When you need to get dialed-in quickly, you don’t want to hear a lecture on advanced meal planning, periodized cardio and weeks worth of fat-burners. You want to know what you can do right now to get your body tight and lean, our roundtable of expert trainers, physique artists and lab rats fill us in on what you can do to get the job done, pronto. Luckily, there’s more than one way to kill the fat.
“Panic is the worst thing you can do when trying to get ripped up,” says physique competitor David Sandler, MS, CSCS. “That leads to overdoing cardio, simply trying to sweat it out, which in turn forces your body to hold back its fat stores. Instead, I restrict my calories a bit and time my carb intake around my workouts. I up the pace and volume of my workouts to help with additional calorie burning while forcing the muscles to suck up the water around them. It probably goes without saying that you need to increase your overall protein intake to maintain muscle and metabolism.

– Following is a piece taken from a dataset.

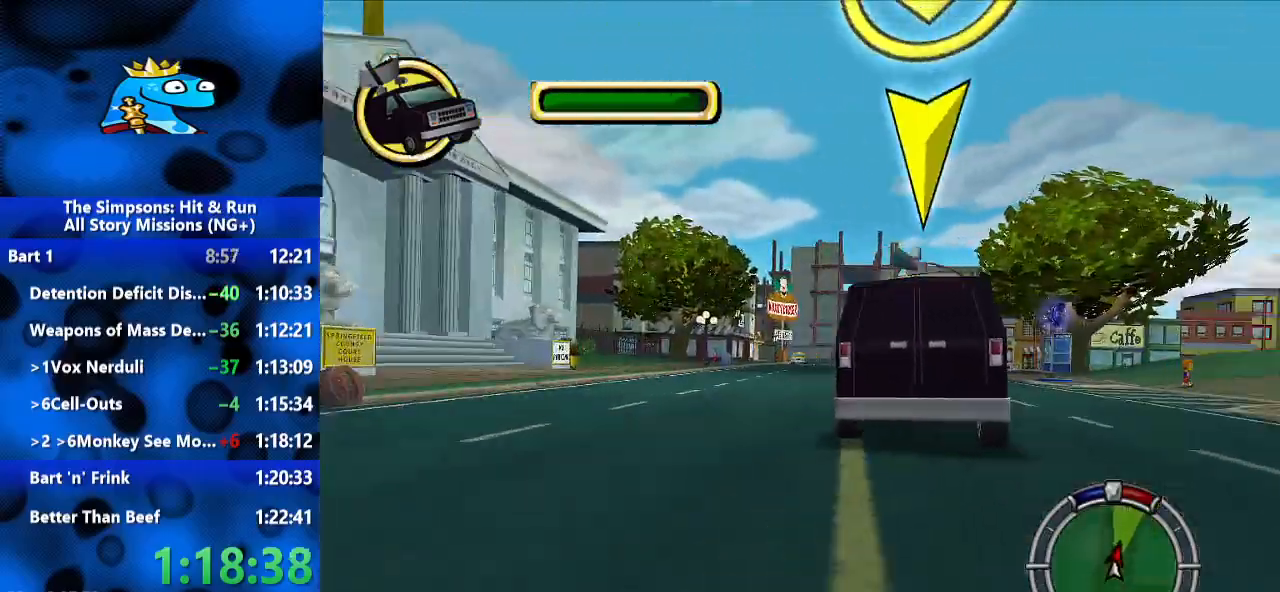
{"dt_ms": 500, "buttons": [], "left_stick": "center", "right_stick": "center", "events": [[133, "L2", "up"], [467, "left_stick", "center"]]}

I also do a water depletion cycle rather than trying to drop it all at the last minute, thereby reducing overall water and forcing the muscles to pull it in. The end effect is achieved even if I don’t hit my desired body fat—my muscles are harder and leaner overall. Besides, you can always just suck in the gut, don’t slouch, and when you need to let it all out, make sure no one is looking!”

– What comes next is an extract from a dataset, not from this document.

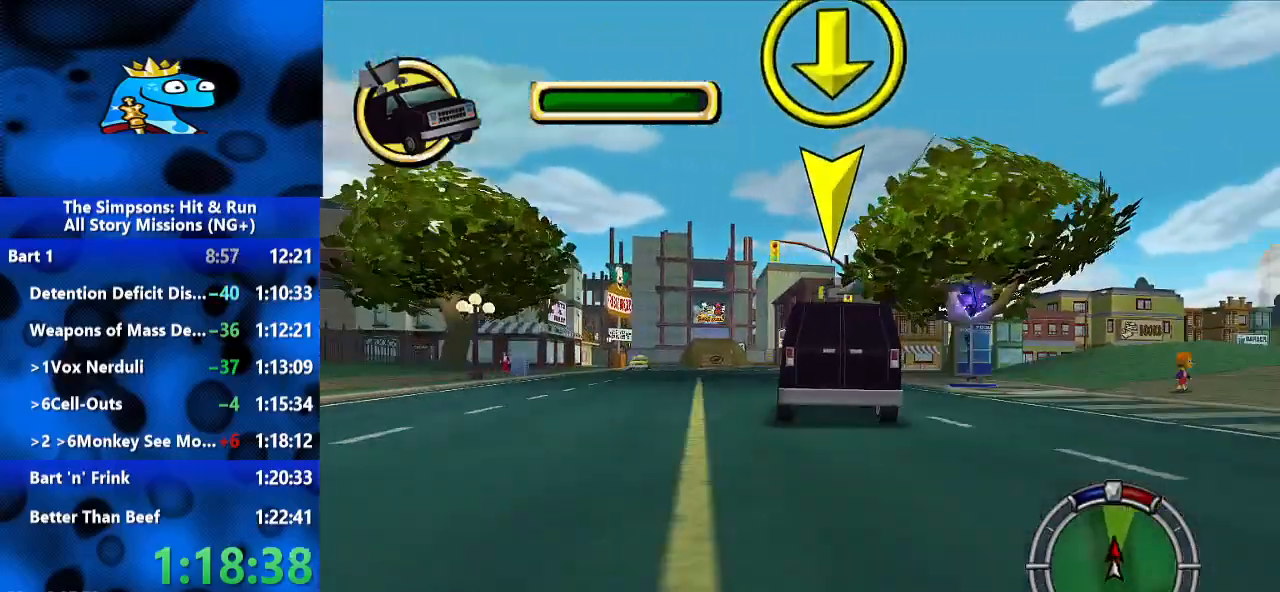
{"dt_ms": 1000, "buttons": [], "left_stick": "center", "right_stick": "center", "events": [[100, "right_stick", "down"], [300, "right_stick", "center"], [367, "left_stick", "left"], [733, "L2", "down"], [900, "L2", "up"], [967, "left_stick", "center"]]}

No need to abandon the barbells and run for cardio row, says Josh Bryant, MFS, CSCS, PES. “I recommend barbell complexes performed as quickly as possible, moving exercise to exercise with no break. To construct a complex, you may do 5-8 squats, followed by 5-8 squats-to-presses (or thrusters), followed by 5-8 good mornings, followed by 5-8 power cleans, followed by 5-8 bent-over rows and finally finished off with 5-8 deadlifts.”
Bryan recommends following these guidelines when developing your own fat-shredding complex:
- Use compound exercises
- Perform exercises as quickly as possible while maintaining proper technique
- Do not rest between exercises
- Try your best not to drop the bar
- Start with an empty bar and add weights in increments of 5-10 pounds
- Do 5-7 exercises per complex, each set consisting of 5-8 repetitions
- Rest 1-3 minutes between sets, doing no more than four sets. The total duration should be no more than 15 minutes.
“Complexes work because they are essentially intervals done with weights, which stimulates your post-workout metabolism much greater than long, slow cardio. Additionally, studies have shown intense intervals increase anabolic hormone response post-workout.”